Buffers that have been written to are marked as dirty. Before such a buffer can be used in rendering operations the backend buffer must be updated with the new data. Uploading data can be done either when the buffer is unlocked, when the buffer is used in a rendering primitive call or during the pipeline flush in the backend. By default buffers are uploaded when used in rendering primitives. You can control this system-wide default by calling setUploadPolicy, or by passing the appropriate flag to the lock method.

Buffers can have allocated memory for more primitives than is currently used. This is useful for dynamically generated geometry which changes the number of primitives on a per-frame basis. You can then allocate storage for the maximum number of primitives you need and use setNumElements to set the current number of used elements.

Vertex Buffers

Vertex buffers store vertex data in a buffer. The vertex format is flexible and controlled by a VertexDecl declaration object passed when creating the vertex buffer. To create a vertex buffer you call createVertexBuffer on the render device, passing in the buffer type, number of elements and vertex declaration object. You can also optionally pass in a pointer to a memory buffer holding initial data for all the elements in the buffer. If you allocate a NOREADWRITE buffer you must pass in a data pointer.

Access to vertex elements is done through the getElement methods after securing a read/write lock on the buffer. You can iterate elements by typecasting the returned void* to an object of the correct size, or use getElementSize to get the size of an element and treat the pointer as a raw byte pointer.

Building a vertex declaration is done by creating a VertexDecl object and then declaring the number of elements with a call to setNumElements or passing it to the constructor. Use getElement to access each VertexElement and define the attributes for them. Each element much appear in the declaration in offset order, i.e an element with a higher index cannot have a lower byte offset than an element with lower index. Also, elements must not overlap, i.e an element with offset 0 and size 4 requires that no other element have offset 0 to 3. For example, defining a vertex format with a 3-dimension vector as position and a 2-dimension texture coordinate layer is done with the following code:

VertexDecl decl( 2 ); //2 elements in declaration
decl.getElement( 0 )->set( VertexElement::POSITION, VertexElement::FLOAT3, 0 ); //Position data, 3-dimension float vector, byte offset 0
decl.getElement( 1 )->set( VertexElement::TEXCOORD0, VertexElement::FLOAT2, 12 ); //Texture coordinate data, 2-dimension float vector, byte offset 12

You can then define a type matching this declaration and typecast element pointers from buffers created with this declaration to pointers of this type:

class Vertex { public: neo::math::Vector3 pos; float uv[2]; };

Index Buffers

Index buffers define rendering primitives as indices into a vertex buffer. For exampe, triangle primitives use three indices per triangle defining the vertices for the triangle. While the engine supports both 16-bit and 32-bit index buffers, default is 16-bit to conserve memory and speed up rendering operations. If you find yourself needing 32-bit index buffers you should consider segmenting your geometry and split it into two or more separate vertex buffers, each 65535 or less vertices. This will allow you to index the vertex data using 16-bit index buffers and improve performance of your game.

• _DATA SEGMENT_:

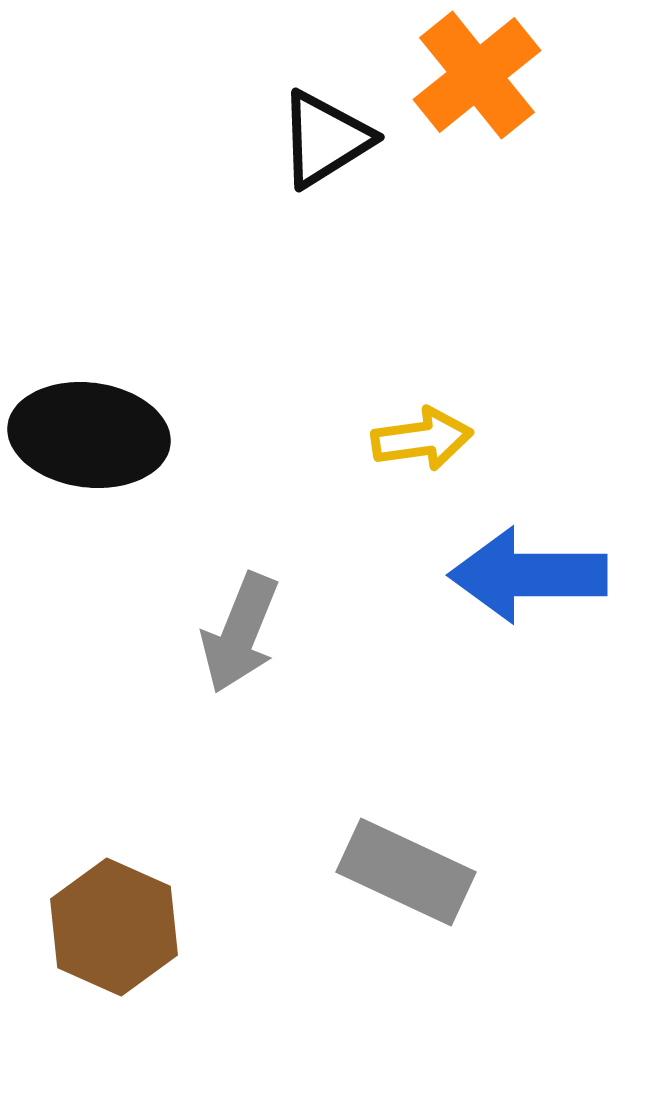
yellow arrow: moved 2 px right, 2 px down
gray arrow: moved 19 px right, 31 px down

• _EXERCISES TO COMPLETE_:
1. Answer these about the text on rendering buffers:
(a) By default, when are buffers uploaded?
(b) What must be passed in when allocating a NOREADWRITE vertex buffer?
(c) Which index size does the engine use by default?
2. Please write out the stretch of the text on rendering buffers from "Buffers that have" through "the lock method.".
The material has nothing to do with the text on rendering buffers.

• _ANSWERS GIVEN_:
1.
(a) When they are used in rendering primitives.
(b) A data pointer.
(c) 16-bit.

2.
Buffers that have been written to are marked as dirty. Before such a buffer can be used in rendering operations the backend buffer must be updated with the new data. Uploading data can be done either when the buffer is unlocked, when the buffer is used in a rendering primitive call or during the pipeline flush in the backend. By default buffers are uploaded when used in rendering primitives. You can control this system-wide default by calling setUploadPolicy, or by passing the appropriate flag to the lock method.